«Cancellare in modo definitivo il nodo di Tarsia non può essere considerato parte di un piano: è un suicidio assistito. Lo dico da mesi in qualità di rappresentante delle istituzioni regionali, ma oggi è evidente – con la decisione di questo Governo regionale, allineato e coperto con quello nazionale, di stralciare in via definitiva uno snodo inizialmente considerato strategico anche da Rfi e poi misteriosamente valutato un’opera troppo complessa -, che si procede spediti verso la lenta eutanasia della Calabria. Il nostro diritto alla mobilità è ancora una volta negato».
«Tante parole spese in favore di Tarsia. Ma non solo parole, anche 35 milioni di euro per un progetto di fattibilità dapprima fortemente sostenuto e caldeggiato e adesso considerato complesso. Pur ammettendo l’efficacia che lo svincolo avrebbe avuto nel collegare il versante ionico con Cosenza e le aree interne, la morfologia del territorio scoraggia l’attuale governo regionale che rinuncia così all’unica possibilità di collegare la Calabria non solo con il resto d’Italia ma con sé stessa».

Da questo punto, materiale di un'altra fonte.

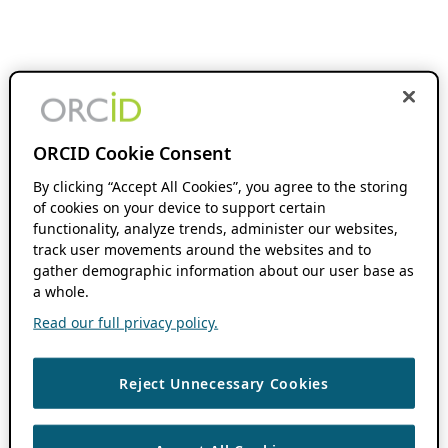
ORCID Cookie Consent
By clicking “Accept All Cookies”, you agree to the storing
of cookies on your device to support certain
functionality, analyze trends, administer our websites,
track user movements around the websites and to
gather demographic information about our user base as
a whole.
Read our full privacy policy.
Reject Unnecessary Cookies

«Basta dunque un’orografia complessa per abolire il diritto alla mobilità dei Calabresi? Le nostre montagne non sono lì da oggi».

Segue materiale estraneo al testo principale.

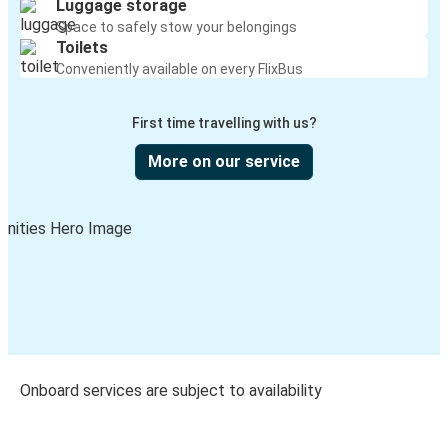
Luggage storage
Space to safely stow your belongings
Toilets
Conveniently available on every FlixBus
First time travelling with us?
More on our service
Onboard services are subject to availability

«Eppure con piroette e carambole il Centrodestra è riuscito a far digerire spese e scelte ben più discutibili: dall’allargamento della Giunta al voto favorevole alle pre-intese sull’autonomia differenziata in materia di Sanità».

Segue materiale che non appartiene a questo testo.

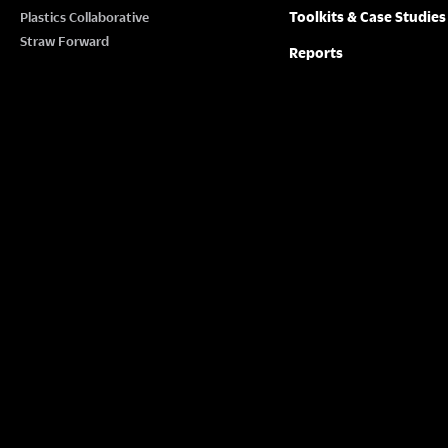
Toolkits & Case Studies
Plastics Collaborative
Straw Forward
Reports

«Preoccupa molto che anche quando i fondi ci sono e “l’impresa” è semplice, la maggioranza Occhiuto continua a perdere occasioni. In qualità di vice presidente della Commissione Sanità esprimo profonda angoscia per i cittadini di Cariati, che hanno visto andare in fumo il progetto della loro Casa di Comunità e con essa oltre 8 milioni di euro. Mentre si continuano a formulare promesse l’assistenza territoriale non viene garantita, il diritto alla salute non viene garantito, e i cittadini sono costretti a partire per curarsi».